Examples of sodium hydroxide molar mass calculations
The sodium hydroxide compound is made up of three elements which are sodium, hydrogen and oxygen. The first step in calculating the molar mass of NaOH is finding the atomic masses of sodium, hydrogen and oxygen in the periodic table. The second step is to count the number of atoms that sodium, hydrogen and oxygen have from the sodium hydroxide formula (NaOH). And since there are no subscripts in the formula, it means that each of the three elements has one atom. The third step in getting the molar mass of NaOH is adding the masses of sodium, oxygen and hydrogen. Molecular weight of NaOH is equal to 22.98977 + 15.9994 + 1.00794. The molar mass of NaOH is 39.99711 g/mol. To get the percentage composition of each element; Sodium (Na) has one atom in NaOH. The atomic mass of sodium is 22.989770 and its mass percentage in sodium hydroxide will be 22.989770 divided by 39.99711 and the result is multiplied by 100%. The mass percentage will be 57.479%. The number of hydrogen atoms in sodium hydroxide is one. The atomic mass of hydrogen is 1.00794 and the mass percent of hydrogen in NaOH will be (1.00794/39.99711)*100%. The mass percentage will be equal to 2.520%. Oxygen also has one atom in sodium hydroxide. The atomic mass of oxygen is 15.9994 and its mass percent in sodium hydroxide is (15.9994/39.99711), which is equal to 40.001%.
If you are required to determine the molar mass of NaOH used in forming 500ml of a 0.1M solution of sodium hydroxide, you will take one mole of NaOH solution and dissolve it in 40(molar mass of NaOH) grams of NaOH in 500ml of water. You will then convert the 500 ml to liters by dividing 500 by 1000. You will find that for 0.5 liters of 0.1M solution you need 0.1M of solute. 0.1M of the solute x 40 (molar mass of NaOH) = 4 grams of sodium hydroxide. By dissolving 4 grams of sodium hydroxide in 0.5 liters of water, you will make a solution of 0.1M solution.
The molar mass of NaOH can be used in converting between the mass of NaOH and the number of molecules in NaOH. For example, you can be asked to find the number of moles in 90 grams of NaOH. And since molar mass of NaOH is 40 grams per mole, you will divide the 90 grams of NaOH by the molar mass of NaOH to get the moles of sodium hydroxide. This is similar to multiplying the reciprocal of the molar mass of NaOH. And if the equation is arranged well, the mass units in grams will cancel out and you will be left with the moles as a unit. The final answer will be 2.25 moles of NaOH in 90 grams of NaOH.

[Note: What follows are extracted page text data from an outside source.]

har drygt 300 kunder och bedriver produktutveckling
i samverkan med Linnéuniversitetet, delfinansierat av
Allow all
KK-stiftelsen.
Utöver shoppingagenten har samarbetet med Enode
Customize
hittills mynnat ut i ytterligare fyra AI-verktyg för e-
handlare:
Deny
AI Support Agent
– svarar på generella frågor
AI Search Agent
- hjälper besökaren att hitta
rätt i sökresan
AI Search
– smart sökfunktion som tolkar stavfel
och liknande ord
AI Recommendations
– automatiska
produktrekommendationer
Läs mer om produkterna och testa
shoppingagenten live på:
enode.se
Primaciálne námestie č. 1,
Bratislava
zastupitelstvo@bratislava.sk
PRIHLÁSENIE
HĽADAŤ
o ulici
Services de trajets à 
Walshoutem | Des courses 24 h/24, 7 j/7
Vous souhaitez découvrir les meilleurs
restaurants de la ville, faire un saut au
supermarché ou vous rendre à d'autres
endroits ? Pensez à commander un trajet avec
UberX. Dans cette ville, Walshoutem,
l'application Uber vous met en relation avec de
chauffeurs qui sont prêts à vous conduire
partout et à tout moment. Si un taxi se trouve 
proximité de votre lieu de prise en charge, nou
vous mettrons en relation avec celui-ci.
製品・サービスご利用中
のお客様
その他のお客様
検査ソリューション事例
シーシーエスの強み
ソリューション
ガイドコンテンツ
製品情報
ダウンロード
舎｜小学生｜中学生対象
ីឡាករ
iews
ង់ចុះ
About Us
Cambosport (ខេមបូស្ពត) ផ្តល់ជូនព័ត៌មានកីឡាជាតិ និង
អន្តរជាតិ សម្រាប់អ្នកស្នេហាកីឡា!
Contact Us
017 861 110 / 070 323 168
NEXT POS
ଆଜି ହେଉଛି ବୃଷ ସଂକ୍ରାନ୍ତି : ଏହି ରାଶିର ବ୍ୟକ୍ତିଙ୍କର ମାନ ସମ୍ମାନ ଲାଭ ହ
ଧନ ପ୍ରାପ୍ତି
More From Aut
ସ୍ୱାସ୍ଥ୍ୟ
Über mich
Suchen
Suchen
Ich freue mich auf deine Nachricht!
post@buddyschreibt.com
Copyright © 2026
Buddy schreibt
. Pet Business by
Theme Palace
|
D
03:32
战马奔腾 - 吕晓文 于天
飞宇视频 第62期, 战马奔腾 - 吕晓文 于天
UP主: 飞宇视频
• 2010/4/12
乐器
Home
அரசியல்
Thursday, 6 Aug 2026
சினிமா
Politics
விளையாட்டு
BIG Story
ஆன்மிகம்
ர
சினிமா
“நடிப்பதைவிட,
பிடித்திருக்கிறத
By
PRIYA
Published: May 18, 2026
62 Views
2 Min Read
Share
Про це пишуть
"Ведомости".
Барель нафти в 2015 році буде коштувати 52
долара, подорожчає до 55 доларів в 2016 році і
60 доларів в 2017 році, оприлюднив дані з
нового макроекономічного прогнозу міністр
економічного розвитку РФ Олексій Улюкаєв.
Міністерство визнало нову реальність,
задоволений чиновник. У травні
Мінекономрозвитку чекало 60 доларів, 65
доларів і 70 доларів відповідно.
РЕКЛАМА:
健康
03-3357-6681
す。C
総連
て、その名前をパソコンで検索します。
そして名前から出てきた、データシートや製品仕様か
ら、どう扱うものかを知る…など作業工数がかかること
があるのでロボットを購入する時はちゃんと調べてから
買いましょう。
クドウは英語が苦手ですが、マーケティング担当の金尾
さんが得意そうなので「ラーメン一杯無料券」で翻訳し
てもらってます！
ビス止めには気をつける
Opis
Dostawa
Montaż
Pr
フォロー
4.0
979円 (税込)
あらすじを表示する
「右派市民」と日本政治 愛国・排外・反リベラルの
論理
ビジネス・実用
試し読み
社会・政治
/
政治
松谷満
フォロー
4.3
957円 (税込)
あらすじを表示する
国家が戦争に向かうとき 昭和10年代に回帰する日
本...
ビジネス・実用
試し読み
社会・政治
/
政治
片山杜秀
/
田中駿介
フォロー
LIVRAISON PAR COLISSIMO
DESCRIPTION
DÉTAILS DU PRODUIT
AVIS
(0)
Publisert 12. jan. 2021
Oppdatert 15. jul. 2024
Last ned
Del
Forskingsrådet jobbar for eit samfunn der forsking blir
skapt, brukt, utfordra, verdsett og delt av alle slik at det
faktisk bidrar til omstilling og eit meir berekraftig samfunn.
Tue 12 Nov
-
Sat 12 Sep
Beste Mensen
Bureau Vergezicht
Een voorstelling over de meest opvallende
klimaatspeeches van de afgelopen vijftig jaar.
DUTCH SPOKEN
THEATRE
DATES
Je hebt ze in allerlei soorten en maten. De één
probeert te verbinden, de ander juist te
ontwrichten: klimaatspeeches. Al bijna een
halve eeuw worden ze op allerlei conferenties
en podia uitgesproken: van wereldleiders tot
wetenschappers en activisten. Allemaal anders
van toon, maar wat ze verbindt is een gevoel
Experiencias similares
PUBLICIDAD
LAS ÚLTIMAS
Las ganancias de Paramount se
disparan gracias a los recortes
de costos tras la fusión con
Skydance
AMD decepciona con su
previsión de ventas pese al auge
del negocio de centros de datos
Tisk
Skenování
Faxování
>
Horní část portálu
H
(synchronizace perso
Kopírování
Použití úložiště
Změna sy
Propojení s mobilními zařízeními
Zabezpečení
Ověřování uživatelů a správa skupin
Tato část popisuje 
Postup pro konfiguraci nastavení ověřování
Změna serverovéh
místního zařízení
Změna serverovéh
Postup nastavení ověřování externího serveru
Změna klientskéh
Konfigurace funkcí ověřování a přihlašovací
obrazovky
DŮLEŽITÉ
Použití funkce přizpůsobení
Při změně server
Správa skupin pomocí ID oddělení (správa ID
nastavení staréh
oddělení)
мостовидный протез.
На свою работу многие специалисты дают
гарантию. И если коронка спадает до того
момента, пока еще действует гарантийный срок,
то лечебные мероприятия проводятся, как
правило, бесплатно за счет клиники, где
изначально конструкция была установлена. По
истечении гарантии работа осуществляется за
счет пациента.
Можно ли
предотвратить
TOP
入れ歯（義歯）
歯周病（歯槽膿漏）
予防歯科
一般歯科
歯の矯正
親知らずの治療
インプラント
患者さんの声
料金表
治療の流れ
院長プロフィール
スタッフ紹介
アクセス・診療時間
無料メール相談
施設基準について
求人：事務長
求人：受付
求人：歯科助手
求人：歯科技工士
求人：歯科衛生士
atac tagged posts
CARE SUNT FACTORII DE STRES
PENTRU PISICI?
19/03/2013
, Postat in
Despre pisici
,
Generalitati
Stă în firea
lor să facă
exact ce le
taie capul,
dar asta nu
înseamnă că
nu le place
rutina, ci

In determining the mass and molar mass concentration of a sodium hydroxide solution that has 12 grams of sodium hydroxide in 600ml of solution, you begin by determining the mass of sodium hydroxide required to make 500 cm3 (0.500 dm3) of a 0.500 mol dm-3(0.5M) solution. And since the molar mass of NaOH is 40, molarity is equal to moles / volume, so moles needed = molarity x volume in dm3. 500 cm3 = 500/1000 = 0.50 dm3 and mol NaOH needed = 0.500 x 0.500 = 0.250 mol NaOH. Therefore, mass is equal to mol x formula mass = 0.25 x 40 = 10g NaOH. Another example of using the molar mass of NaOH is in the calculation of the mass of sodium sulfate gotten when 20 grams of sodium hydroxide are reacted with sulfuric acid. (Ar of H = 1, Ar of O = 16, Ar of Na = 23, Ar of S = 32). The molar mass of NaOH is 40 and the molar mass of Na2SO4 = 23 + 23 + 32 + 16 + 16 + 16 + 16 = 142. The molar mass of NaOH is 40 g/mol and molar mass of Na2SO4 is 142 g/mol and so the number of moles of NaOH is equal to mass ÷ molar mass = 20 ÷ 40 = 0.5 mol. From the equation, 2 mol of sodium hydroxide reacts with 1 mol of Na2SO4, so 0.5 mol of sodium hydroxide will react with 0.25 mol of Na2SO4. The mass of Na2SO4 = moles × molar mass = 0.25 × 142 = 35.5 g.